Page layout parsing data:
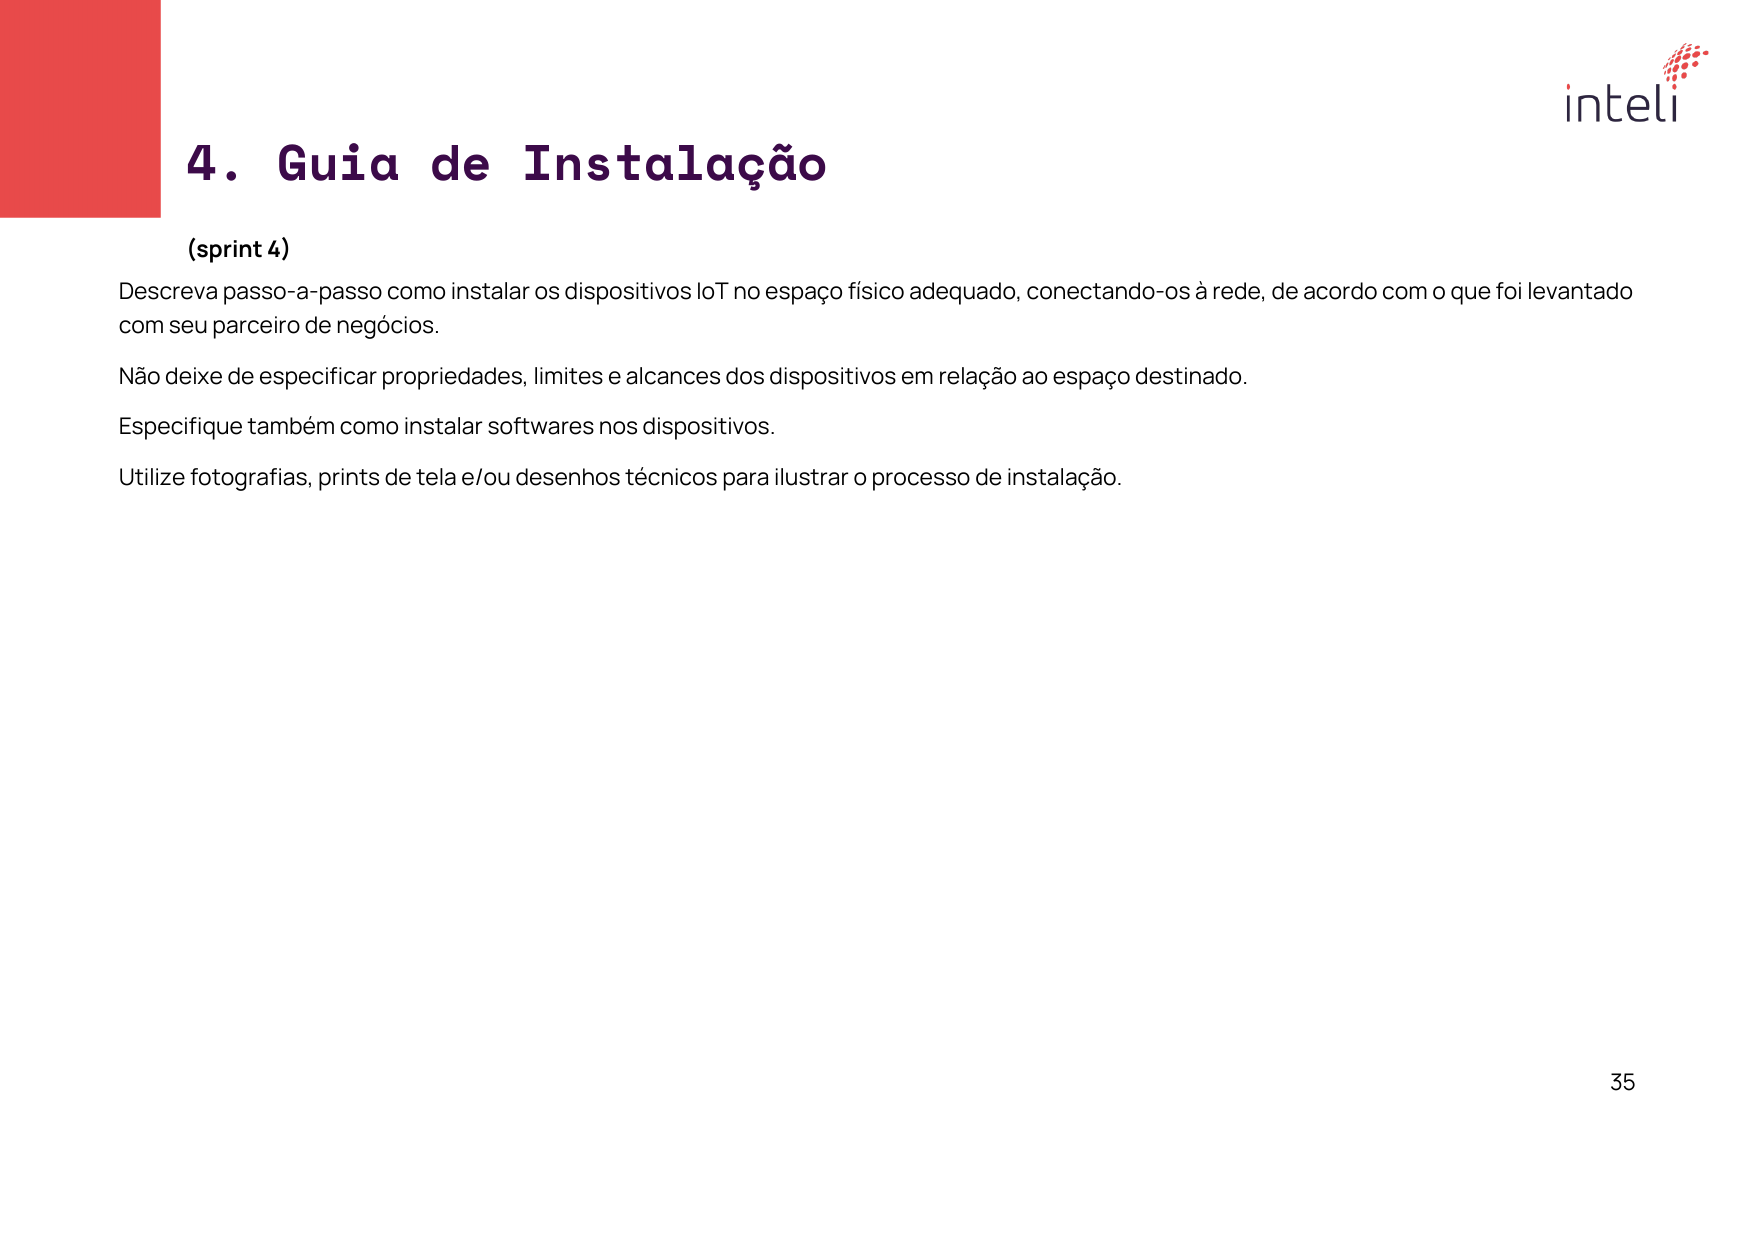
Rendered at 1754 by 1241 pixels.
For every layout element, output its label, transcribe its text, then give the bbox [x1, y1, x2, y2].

text Descreva passo-a-passo como instalar os dispositivos IoT no espaço físico adequado, conectando-os à rede, de acordo com o que foi levantado com seu parceiro de negócios. [118, 275, 1636, 340]
picture [0, 0, 161, 218]
picture [1566, 43, 1709, 122]
text Não deixe de especificar propriedades, limites e alcances dos dispositivos em relação ao espaço destinado. [118, 359, 1636, 391]
text Utilize fotografias, prints de tela e/ou desenhos técnicos para ilustrar o processo de instalação. [118, 461, 1636, 492]
subtitle 4. Guia de Instalação [118, 124, 1636, 198]
subtitle (sprint 4) [118, 233, 1636, 264]
text Especifique também como instalar softwares nos dispositivos. [118, 410, 1636, 441]
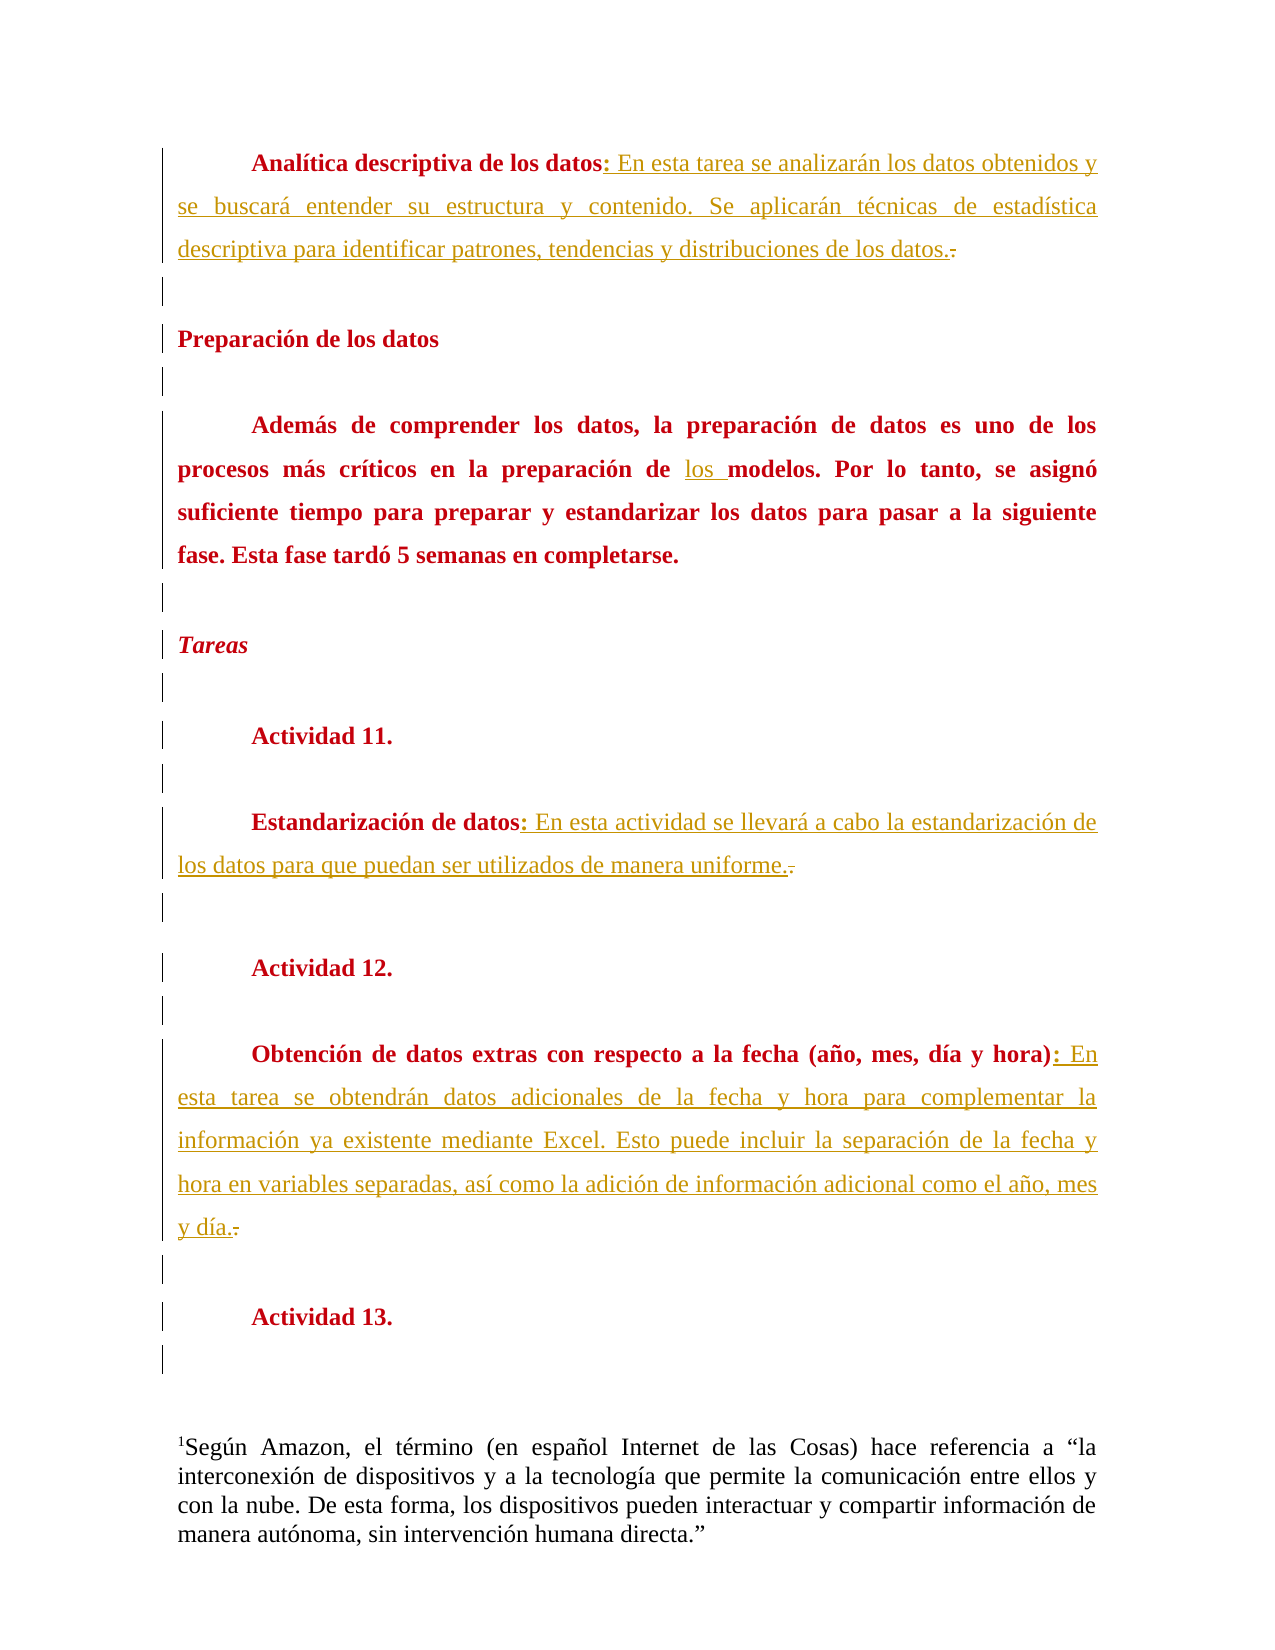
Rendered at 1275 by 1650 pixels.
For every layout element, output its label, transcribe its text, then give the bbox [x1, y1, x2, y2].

text Obtención de datos extras con respecto a la fecha (año, mes, día y hora) [177, 1195, 1098, 1241]
text Estandarización de datos [177, 807, 1098, 879]
text Además de comprender los datos, la preparación de datos es uno de los procesos más críticos en la preparación de modelos. Por lo tanto, se asignó suficiente tiempo para preparar y estandarizar los datos para pasar a la siguiente fase. Esta fase tardó 5 semanas en completarse. [177, 411, 1098, 569]
text Analítica descriptiva de los datos [177, 217, 1098, 263]
text Obtención de datos extras con respecto a la fecha (año, mes, día y hora) [177, 1152, 1098, 1194]
text Analítica descriptiva de los datos [177, 148, 1098, 216]
subtitle Actividad 12. [177, 953, 1098, 982]
subtitle Tareas [177, 630, 1098, 659]
subtitle Actividad 11. [177, 721, 1098, 749]
subtitle Preparación de los datos [177, 324, 1098, 353]
text Obtención de datos extras con respecto a la fecha (año, mes, día y hora) [177, 1039, 1098, 1151]
subtitle Actividad 13. [177, 1302, 1098, 1331]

### DESCRIPTION OF THE TASK
Excluding the pictures, reproduce every entry exactly as given.

### WRITTEN RESPONSE
Rendered at 1754 by 1241 pixels.
For every layout element, output its label, transcribe its text, then give the bbox [x1, y1, x2, y2].

text Descreva passo-a-passo como instalar os dispositivos IoT no espaço físico adequado, conectando-os à rede, de acordo com o que foi levantado com seu parceiro de negócios. [118, 275, 1636, 340]
picture [0, 0, 161, 218]
picture [1566, 43, 1709, 122]
text Não deixe de especificar propriedades, limites e alcances dos dispositivos em relação ao espaço destinado. [118, 359, 1636, 391]
text Utilize fotografias, prints de tela e/ou desenhos técnicos para ilustrar o processo de instalação. [118, 461, 1636, 492]
subtitle 4. Guia de Instalação [118, 124, 1636, 198]
subtitle (sprint 4) [118, 233, 1636, 264]
text Especifique também como instalar softwares nos dispositivos. [118, 410, 1636, 441]
Rendered at 1275 by 1650 pixels.
For every layout element, output its label, transcribe its text, then give the bbox [x1, y1, x2, y2].

text Obtención de datos extras con respecto a la fecha (año, mes, día y hora) [177, 1195, 1098, 1241]
text Estandarización de datos [177, 807, 1098, 879]
text Además de comprender los datos, la preparación de datos es uno de los procesos más críticos en la preparación de modelos. Por lo tanto, se asignó suficiente tiempo para preparar y estandarizar los datos para pasar a la siguiente fase. Esta fase tardó 5 semanas en completarse. [177, 411, 1098, 569]
text Analítica descriptiva de los datos [177, 217, 1098, 263]
text Obtención de datos extras con respecto a la fecha (año, mes, día y hora) [177, 1152, 1098, 1194]
text Analítica descriptiva de los datos [177, 148, 1098, 216]
subtitle Actividad 12. [177, 953, 1098, 982]
subtitle Tareas [177, 630, 1098, 659]
subtitle Actividad 11. [177, 721, 1098, 749]
subtitle Preparación de los datos [177, 324, 1098, 353]
text Obtención de datos extras con respecto a la fecha (año, mes, día y hora) [177, 1039, 1098, 1151]
subtitle Actividad 13. [177, 1302, 1098, 1331]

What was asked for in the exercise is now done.